Névine Lameï, Mardi, 09 novembre 2021

Figure incontournable des auteurs de la génération des années 1990, la poétesse Gihan Omar puise dans ses états d’âme pour écrire. Elle vient de publier son quatrième recueil de poèmes en prose, Hina Aradt An Onqez Al-Alam (quand j’ai voulu sauver le monde).

Visages
Photo : Bassam Al-Zoghby

« La poésie me permet d’exprimer des sentiments personnels et la photographie stimule mon imagination davantage. Pour moi, ce sont deux arts indissociables », souligne la poétesse Gihan Omar, qui vient de publier son quatrième recueil de poèmes en prose, Hina Aradt An Onqez Al-Alam (quand j’ai voulu sauver le monde), aux éditions Al-Maraya. Elle aime aussi photographier des modèles féminins, parfois aux visages souriants et aux apparences soignées, faisant ressortir le meilleur d’elles-mêmes. « Je refuse d’être classifiée, car j’appartiens à la poésie de tous les siècles, celle qui est née de la vie de tous les jours », ajoute-t-elle.

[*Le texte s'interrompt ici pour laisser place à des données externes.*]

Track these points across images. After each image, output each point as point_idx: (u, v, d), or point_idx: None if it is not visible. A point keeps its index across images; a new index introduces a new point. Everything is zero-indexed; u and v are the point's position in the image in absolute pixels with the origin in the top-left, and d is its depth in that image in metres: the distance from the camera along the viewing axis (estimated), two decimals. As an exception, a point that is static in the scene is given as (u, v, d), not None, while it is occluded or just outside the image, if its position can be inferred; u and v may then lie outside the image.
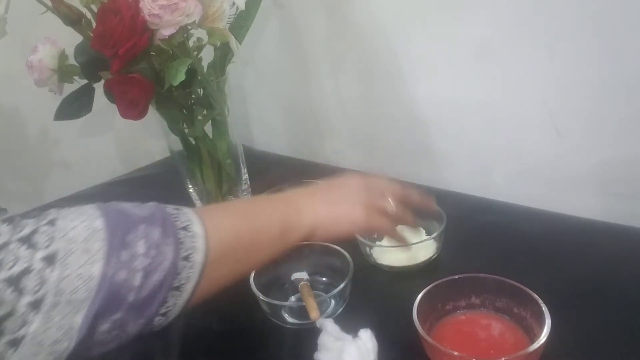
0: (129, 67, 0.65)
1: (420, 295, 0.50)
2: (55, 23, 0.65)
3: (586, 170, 0.70)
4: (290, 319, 0.58)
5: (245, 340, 0.57)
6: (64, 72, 0.70)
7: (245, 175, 0.84)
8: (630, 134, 0.65)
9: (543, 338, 0.44)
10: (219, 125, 0.76)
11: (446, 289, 0.52)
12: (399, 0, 0.78)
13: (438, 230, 0.64)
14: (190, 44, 0.68)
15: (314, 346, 0.51)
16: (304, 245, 0.64)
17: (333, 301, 0.59)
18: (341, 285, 0.57)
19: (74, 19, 0.65)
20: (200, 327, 0.59)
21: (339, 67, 0.93)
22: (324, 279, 0.64)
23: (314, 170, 0.89)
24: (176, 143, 0.78)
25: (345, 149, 1.00)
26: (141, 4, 0.60)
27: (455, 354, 0.44)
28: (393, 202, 0.57)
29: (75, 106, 0.72)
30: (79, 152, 1.04)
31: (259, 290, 0.58)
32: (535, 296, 0.48)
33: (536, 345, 0.43)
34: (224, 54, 0.74)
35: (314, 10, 0.90)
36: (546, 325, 0.45)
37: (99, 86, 0.70)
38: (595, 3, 0.61)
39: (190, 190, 0.82)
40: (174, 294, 0.40)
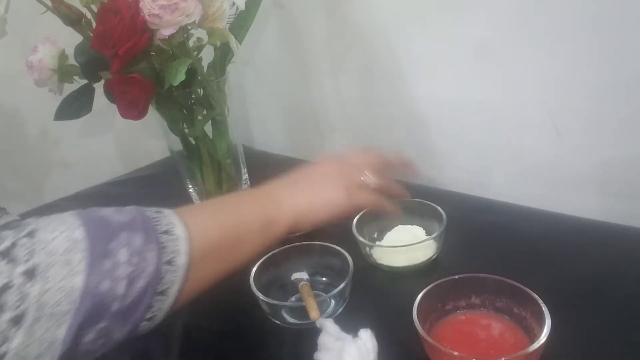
0: (129, 67, 0.65)
1: (420, 295, 0.50)
2: (55, 23, 0.65)
3: (586, 170, 0.70)
4: (290, 319, 0.58)
5: (245, 340, 0.57)
6: (64, 72, 0.70)
7: (245, 175, 0.84)
8: (630, 134, 0.65)
9: (543, 338, 0.44)
10: (219, 125, 0.76)
11: (446, 289, 0.51)
12: (399, 0, 0.78)
13: (438, 230, 0.64)
14: (190, 44, 0.68)
15: (314, 346, 0.51)
16: (304, 245, 0.65)
17: (333, 301, 0.59)
18: (341, 285, 0.57)
19: (74, 19, 0.65)
20: (200, 327, 0.59)
21: (339, 67, 0.93)
22: (324, 279, 0.64)
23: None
24: (176, 143, 0.78)
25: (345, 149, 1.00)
26: (141, 4, 0.60)
27: (455, 354, 0.44)
28: (372, 175, 0.57)
29: (75, 106, 0.72)
30: (79, 152, 1.04)
31: (259, 290, 0.58)
32: (535, 296, 0.48)
33: (536, 345, 0.43)
34: (224, 54, 0.74)
35: (314, 10, 0.90)
36: (546, 325, 0.45)
37: (99, 86, 0.70)
38: (595, 3, 0.61)
39: (190, 190, 0.82)
40: (159, 299, 0.39)
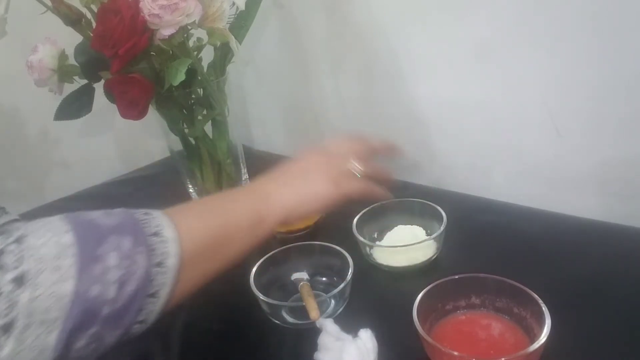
0: (129, 67, 0.65)
1: (420, 295, 0.50)
2: (55, 23, 0.65)
3: (586, 170, 0.70)
4: (290, 319, 0.58)
5: (245, 340, 0.57)
6: (64, 72, 0.70)
7: (245, 175, 0.84)
8: (630, 134, 0.65)
9: (543, 338, 0.44)
10: (219, 125, 0.76)
11: (446, 289, 0.51)
12: (399, 0, 0.78)
13: (438, 231, 0.64)
14: (190, 44, 0.68)
15: (314, 346, 0.51)
16: (304, 245, 0.65)
17: (333, 301, 0.59)
18: (341, 285, 0.57)
19: (74, 19, 0.65)
20: (200, 327, 0.59)
21: (339, 67, 0.93)
22: (324, 279, 0.64)
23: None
24: (176, 143, 0.78)
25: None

Ses poèmes en prose, sans rythme ni rime, s’adaptent aux mouvements lyriques de son âme, reflétant ses rêves, ses crises individuelles et les soubresauts de sa conscience. La couverture de son nouveau recueil, signée par l’illustratrice Lamia Amin, représente un homme au bord d’un précipice, alors qu’une femme le tient par le dos, afin de le sauver. C’est Gihan Omar qui essaie de conserver l’instant fugace, de rattraper ses héros, en leur redonnant le goût de la vie, « le goût des fruits dans la bouche », comme elle le dit dans son recueil.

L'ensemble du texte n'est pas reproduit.